ASCO: Bristol-Myers racks up Opdivo combo data to sell its new biomarker, but will doctors buy it?

CHICAGO—Bristol-Myers Squibb’s new strategy In lung cancer relies on showing its new biomarker can help predict who benefits most from immunotherapy combinations. And Monday at the American Society of Clinical Oncology annual meeting, it rolled out data to support that notion.

Some doctors aren’t convinced, though—and they may just end up reaching for archnemesis Merck’s immuno-oncology star instead.

As part of the Checkmate-227 study, BMS segmented a group of patients whose tumors don’t bear the well-established biomarker PD-L1 to show that combinations featuring its PD-1 med Opdivo—Opdivo and fellow Bristol immunotherapy Yervoy, and Opdivo-plus-chemo—worked better in those with high levels of tumor mutational burden, or TMB.

The way BMS’ oncology development head, Fouad Namouni, sees it, “these data will be extremely important in understanding what population of patients is benefitting from I-O combination, whether it’s chemo combination or IO-IO,” he said.

For one, they’ll save patients with low TMB and low PD-L1 levels—who “don’t seem to derive benefit from either a chemo combination or an IO combination” that other groups do—some unnecessary exposure to drugs that won’t work, and the side effects that go along with them. “For this reason, I really believe in studying a patients’ biomarker at the time of making treatment decisions,” Namouni said.

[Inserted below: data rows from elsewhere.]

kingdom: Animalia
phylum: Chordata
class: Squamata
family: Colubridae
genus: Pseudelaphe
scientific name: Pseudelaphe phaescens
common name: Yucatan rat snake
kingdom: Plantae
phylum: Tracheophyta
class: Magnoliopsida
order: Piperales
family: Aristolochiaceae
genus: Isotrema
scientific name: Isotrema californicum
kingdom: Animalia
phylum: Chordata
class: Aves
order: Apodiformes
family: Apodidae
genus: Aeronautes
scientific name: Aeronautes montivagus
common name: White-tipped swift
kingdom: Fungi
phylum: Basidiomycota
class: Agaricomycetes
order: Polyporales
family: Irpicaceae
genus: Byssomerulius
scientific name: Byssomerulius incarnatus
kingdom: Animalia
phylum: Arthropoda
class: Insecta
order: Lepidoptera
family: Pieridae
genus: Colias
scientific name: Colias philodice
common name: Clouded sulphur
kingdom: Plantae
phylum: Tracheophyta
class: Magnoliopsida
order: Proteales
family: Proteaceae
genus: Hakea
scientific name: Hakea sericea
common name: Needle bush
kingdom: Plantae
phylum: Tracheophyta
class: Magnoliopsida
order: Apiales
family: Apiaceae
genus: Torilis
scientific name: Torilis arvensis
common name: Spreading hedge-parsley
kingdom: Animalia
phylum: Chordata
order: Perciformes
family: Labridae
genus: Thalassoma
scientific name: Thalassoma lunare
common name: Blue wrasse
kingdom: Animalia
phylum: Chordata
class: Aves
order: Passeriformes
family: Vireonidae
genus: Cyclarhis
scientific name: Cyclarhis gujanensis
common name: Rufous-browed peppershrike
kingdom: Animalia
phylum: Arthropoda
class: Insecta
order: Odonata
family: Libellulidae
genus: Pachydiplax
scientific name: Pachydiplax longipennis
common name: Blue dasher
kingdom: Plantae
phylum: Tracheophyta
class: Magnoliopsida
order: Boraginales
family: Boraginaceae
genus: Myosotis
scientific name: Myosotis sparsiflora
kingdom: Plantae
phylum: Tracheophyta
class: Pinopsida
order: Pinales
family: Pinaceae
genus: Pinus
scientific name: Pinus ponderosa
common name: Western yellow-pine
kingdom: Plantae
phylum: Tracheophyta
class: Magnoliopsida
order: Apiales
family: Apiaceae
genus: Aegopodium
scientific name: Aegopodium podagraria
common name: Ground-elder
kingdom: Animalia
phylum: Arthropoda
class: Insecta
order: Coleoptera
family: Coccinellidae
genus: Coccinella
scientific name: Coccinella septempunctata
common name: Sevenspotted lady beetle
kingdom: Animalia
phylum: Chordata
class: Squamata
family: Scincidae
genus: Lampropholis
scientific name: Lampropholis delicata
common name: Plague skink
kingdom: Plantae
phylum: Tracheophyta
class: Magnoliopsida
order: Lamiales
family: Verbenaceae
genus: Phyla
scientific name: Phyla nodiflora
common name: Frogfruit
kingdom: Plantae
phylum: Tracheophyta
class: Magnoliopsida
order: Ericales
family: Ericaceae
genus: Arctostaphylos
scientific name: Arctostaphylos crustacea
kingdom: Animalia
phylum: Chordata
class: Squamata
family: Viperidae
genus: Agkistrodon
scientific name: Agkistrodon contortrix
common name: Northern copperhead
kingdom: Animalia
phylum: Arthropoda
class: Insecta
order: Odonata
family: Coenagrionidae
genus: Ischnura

RELATED: BMS' Opdivo-Yervoy combo posts big win in first-line lung cancer—but big enough to challenge Merck?

Not everyone’s convinced that TMB should be included in the group of biomarkers that doctors routinely test for in newly diagnosed lung cancer patients. At an ASCO educational panel on Friday, presenting doctors “were all in agreement that TMB testing is not ready for routine clinical practice, recommending against testing all patients for it at this time,” Credit Suisse analyst Vamil Divan wrote in a note to clients.

That discussion picked up right where it left off at April’s American Association for Cancer Research annual meeting, where Bristol worked to build its biomarker case with different Opdivo-Yervoy data in TMB-high patients.

The New Jersey drugmaker, naturally, feels differently about TMB testing; Namouni has said TMB could one day join EGFR, ALK, ROS and others on the list of lung cancer biomarkers used routinely to determine which treatments will work best.

RELATED: ASCO: Merck shows Roche up with big survival numbers in squamous lung cancer

In the meantime, though, Bristol’s chief I-O rival Merck is putting up big numbers across the board in the all-important first-line setting. Its combo of Keytruda and chemo has already shown it could halve the risk of death for patients with non-squamous lung cancer, and over the weekend at ASCO, the Keytruda-chemo pairing showed it could slash that risk by 36% in the squamous population, too.